Strengths: As noted in my paper summary, the problem setting considered in this paper is often overlooked within the GP community, which is why I believe that the paper’s contributions could be very helpful for reigniting interest in this class of problems. Beyond just having theoretical significance, I also agree with the authors that translating the formulation of such methods in a manner which makes them amenable to the usual GP tools and tricks could ‘demystify’ the use of such methods for many practitioners, who would otherwise have to resort to working with SPDE solvers in order to apply such models in practice. I look forward to seeing this work integrated in a widely-used GP library such as GPflow or GPyTorch. I also complement the authors for clearly demonstrating how a naive attempt extending standard GP kernels to the geodesic setting may only work in very limited settings. Although this issue was indeed identified in earlier work, I appreciated the way in which the authors framed their subsequent contributions in light of this more ‘immediate’ approach.

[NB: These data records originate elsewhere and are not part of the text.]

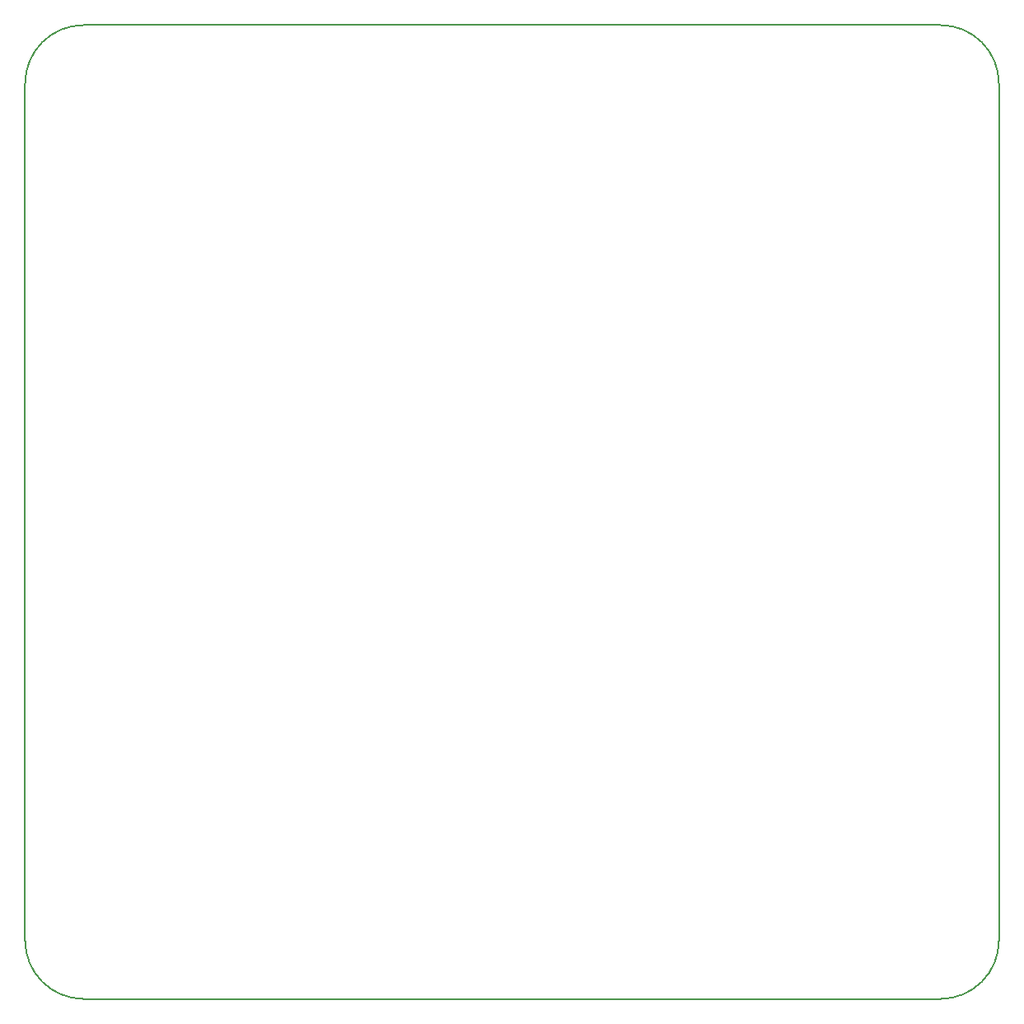
<source format=gbr>
G04 #@! TF.GenerationSoftware,KiCad,Pcbnew,5.0.1*
G04 #@! TF.CreationDate,2019-02-04T16:52:01+01:00*
G04 #@! TF.ProjectId,splitflap-berlin,73706C6974666C61702D6265726C696E,rev?*
G04 #@! TF.SameCoordinates,Original*
G04 #@! TF.FileFunction,Profile,NP*
%FSLAX46Y46*%
G04 Gerber Fmt 4.6, Leading zero omitted, Abs format (unit mm)*
G04 Created by KiCad (PCBNEW 5.0.1) date Mo 04 Feb 2019 16:52:01 CET*
%MOMM*%
%LPD*%
G01*
G04 APERTURE LIST*
%ADD10C,0.150000*%
G04 APERTURE END LIST*
D10*
X154000000Y-50000000D02*
G75*
G02X160000000Y-56000000I0J-6000000D01*
G01*
X160000000Y-144000000D02*
G75*
G02X154000000Y-150000000I-6000000J0D01*
G01*
X66000000Y-150000000D02*
G75*
G02X60000000Y-144000000I0J6000000D01*
G01*
X60000000Y-56000000D02*
G75*
G02X66000000Y-50000000I6000000J0D01*
G01*
X154000000Y-50000000D02*
X66000000Y-50000000D01*
X160000000Y-144000000D02*
X160000000Y-56000000D01*
X66000000Y-150000000D02*
X154000000Y-150000000D01*
X60000000Y-56000000D02*
X60000000Y-144000000D01*
M02*

</source>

Weaknesses: Although the paper’s contributions are primarily of a theoretic nature, putting more effort into constructing a more complete real-world example could be helpful for giving more context to which problem settings are amenable to such methods. For example, since the authors highlight climate sciences as being one of several domains where one could expect to operate in the manifold setting, having such an example could definitely enhance the paper’s accessibility. While the current synthetic examples do a good job in showcasing the construction’s robustness when applied to complex problems, readers and practitioners who are unfamiliar with this class of problems may find it difficult to assimilate the examples to a more standard problem setting.

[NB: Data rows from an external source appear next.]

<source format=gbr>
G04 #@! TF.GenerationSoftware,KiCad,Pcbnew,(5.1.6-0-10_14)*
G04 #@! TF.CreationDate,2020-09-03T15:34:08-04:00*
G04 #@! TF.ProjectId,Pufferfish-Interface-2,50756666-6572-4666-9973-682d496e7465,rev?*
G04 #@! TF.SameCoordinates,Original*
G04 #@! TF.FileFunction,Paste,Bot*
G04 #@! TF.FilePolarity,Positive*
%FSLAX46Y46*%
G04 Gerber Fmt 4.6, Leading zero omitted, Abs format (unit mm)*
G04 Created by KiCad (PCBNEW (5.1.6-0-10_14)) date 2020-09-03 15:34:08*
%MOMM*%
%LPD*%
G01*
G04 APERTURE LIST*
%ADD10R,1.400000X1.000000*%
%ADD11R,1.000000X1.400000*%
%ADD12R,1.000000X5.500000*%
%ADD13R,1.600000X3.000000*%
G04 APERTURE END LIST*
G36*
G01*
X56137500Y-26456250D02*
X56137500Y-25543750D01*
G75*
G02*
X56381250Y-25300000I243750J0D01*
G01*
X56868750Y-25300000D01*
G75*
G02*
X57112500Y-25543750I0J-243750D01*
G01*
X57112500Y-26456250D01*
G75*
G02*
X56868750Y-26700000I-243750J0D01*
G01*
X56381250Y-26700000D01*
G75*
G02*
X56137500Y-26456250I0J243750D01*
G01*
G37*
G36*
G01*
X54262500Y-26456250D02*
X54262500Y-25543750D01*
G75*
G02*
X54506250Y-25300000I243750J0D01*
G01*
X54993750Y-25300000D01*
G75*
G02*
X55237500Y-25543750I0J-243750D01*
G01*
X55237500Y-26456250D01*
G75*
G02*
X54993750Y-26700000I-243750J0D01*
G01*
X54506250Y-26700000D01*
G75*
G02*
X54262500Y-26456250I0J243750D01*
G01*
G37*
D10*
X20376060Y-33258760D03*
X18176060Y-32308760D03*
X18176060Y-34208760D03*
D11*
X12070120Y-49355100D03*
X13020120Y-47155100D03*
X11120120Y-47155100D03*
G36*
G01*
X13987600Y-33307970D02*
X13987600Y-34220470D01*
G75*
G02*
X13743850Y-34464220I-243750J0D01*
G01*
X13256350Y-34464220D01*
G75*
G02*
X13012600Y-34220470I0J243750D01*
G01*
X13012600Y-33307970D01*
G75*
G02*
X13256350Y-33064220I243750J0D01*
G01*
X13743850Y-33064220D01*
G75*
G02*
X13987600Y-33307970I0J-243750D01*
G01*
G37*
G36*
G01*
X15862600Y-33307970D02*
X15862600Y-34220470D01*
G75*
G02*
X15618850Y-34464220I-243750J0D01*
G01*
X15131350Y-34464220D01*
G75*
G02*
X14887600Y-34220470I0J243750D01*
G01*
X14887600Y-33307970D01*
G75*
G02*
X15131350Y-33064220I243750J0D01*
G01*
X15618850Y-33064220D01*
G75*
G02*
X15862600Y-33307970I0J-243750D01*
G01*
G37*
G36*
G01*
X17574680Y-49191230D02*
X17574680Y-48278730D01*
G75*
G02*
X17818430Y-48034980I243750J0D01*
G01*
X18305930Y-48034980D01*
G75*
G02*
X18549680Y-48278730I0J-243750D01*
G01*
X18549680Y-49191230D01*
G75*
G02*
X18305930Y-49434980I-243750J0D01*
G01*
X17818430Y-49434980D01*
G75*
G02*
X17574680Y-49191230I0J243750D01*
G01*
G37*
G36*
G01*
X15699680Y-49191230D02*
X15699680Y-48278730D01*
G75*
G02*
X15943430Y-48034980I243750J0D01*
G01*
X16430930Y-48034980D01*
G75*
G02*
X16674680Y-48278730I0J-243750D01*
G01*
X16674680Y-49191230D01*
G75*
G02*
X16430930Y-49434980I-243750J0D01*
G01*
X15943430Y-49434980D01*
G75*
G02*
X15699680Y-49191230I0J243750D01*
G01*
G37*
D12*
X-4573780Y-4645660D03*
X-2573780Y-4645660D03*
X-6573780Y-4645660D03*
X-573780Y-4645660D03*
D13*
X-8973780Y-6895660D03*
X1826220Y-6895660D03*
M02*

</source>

Correctness: Although I am very familiar with work on Gaussian processes, I admit to being less acquainted with how these are adapted to problems beyond the Euclidean space. However, all contributions presented in this work appear to be throughly backed up via proofs in the supplement and specific pointers to related work in this area. It should be possible to reproduce all of the paper’s main results using the details provided across the main paper and supplement. On an unrelated note, throughout the paper, the authors often mention that the approximation developed here is sensible as long as the truncation includes a certain number of terms. I feel as though this comment could perhaps be expanded upon further in an updated version of the paper, perhaps via including an additional synthetic example or carrying out some ablation study on the truncation order.

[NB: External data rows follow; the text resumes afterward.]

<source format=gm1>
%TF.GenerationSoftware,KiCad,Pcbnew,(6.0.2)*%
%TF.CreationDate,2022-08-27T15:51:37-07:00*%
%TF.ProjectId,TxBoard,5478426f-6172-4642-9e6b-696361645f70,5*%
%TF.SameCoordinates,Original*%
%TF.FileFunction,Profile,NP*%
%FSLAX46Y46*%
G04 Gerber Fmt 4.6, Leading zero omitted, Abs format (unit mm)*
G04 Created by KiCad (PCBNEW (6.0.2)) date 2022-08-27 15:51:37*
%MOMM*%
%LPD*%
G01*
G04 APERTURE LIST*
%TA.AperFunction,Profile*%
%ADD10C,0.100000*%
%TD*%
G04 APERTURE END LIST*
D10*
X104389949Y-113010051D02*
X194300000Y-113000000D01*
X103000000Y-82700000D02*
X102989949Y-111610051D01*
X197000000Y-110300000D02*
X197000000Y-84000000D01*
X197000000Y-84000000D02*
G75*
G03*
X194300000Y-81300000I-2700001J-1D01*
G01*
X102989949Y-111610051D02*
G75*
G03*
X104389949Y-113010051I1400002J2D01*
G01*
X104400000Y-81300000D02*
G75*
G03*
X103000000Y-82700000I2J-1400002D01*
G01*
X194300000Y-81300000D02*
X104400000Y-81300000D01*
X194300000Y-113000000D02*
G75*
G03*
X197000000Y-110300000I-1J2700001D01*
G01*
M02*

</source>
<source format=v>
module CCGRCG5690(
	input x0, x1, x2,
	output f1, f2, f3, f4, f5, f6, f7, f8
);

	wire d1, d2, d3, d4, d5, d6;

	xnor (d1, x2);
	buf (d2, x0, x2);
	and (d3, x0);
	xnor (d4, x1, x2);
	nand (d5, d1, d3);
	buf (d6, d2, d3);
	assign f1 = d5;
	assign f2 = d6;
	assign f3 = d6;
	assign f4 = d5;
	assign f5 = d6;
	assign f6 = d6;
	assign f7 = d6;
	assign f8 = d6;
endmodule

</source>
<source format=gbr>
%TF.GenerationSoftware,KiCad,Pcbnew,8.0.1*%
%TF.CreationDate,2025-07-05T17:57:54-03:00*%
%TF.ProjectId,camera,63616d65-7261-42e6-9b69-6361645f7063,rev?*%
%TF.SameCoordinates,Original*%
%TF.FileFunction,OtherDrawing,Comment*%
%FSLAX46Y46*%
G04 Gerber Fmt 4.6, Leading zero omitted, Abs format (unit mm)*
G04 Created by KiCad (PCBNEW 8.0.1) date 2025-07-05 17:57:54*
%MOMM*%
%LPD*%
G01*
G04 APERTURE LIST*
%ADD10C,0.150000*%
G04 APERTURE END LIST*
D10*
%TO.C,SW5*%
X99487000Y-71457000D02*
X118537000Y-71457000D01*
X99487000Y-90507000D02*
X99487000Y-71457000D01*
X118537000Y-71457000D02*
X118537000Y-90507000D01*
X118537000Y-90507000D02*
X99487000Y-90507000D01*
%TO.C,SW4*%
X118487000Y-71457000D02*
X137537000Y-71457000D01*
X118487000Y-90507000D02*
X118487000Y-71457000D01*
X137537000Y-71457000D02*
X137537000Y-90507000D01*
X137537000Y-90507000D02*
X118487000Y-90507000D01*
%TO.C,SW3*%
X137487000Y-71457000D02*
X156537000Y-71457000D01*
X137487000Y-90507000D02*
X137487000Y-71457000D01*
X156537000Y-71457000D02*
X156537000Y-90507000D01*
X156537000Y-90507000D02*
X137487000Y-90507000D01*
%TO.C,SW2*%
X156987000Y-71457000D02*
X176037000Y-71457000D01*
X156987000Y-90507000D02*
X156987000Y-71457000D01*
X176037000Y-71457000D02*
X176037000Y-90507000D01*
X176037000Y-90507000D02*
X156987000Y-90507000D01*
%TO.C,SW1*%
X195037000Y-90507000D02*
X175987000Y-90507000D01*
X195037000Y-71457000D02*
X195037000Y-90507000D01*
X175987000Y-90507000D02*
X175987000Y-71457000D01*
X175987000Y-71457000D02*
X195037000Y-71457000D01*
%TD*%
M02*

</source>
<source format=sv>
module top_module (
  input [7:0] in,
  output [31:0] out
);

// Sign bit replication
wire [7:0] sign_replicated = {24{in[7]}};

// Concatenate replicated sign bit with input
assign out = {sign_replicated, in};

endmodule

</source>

Clarity: The paper is very well-written and was a pleasure to read. The authors do a good job in preserving the essential details regarding their contributions in the main text, while deferring lengthier proofs and derivations to the supplementary material. I thank the authors for properly proof-reading the paper before submitting - only spotted one tiny typo in L24: ‘application areas’.

Relation to Prior Work: The scope of this work in relation to the literature on similar models is adequately presented in the paper.

Reproducibility: Yes

Additional Feedback: - - - Comments on rebuttal - - - Thank you for your rebuttal. I appreciated all the points touched upon in your response, and trust that the suggested improvements and clarifications in regards to related work and applications will be properly incorporated in a prospective camera-ready version of the paper.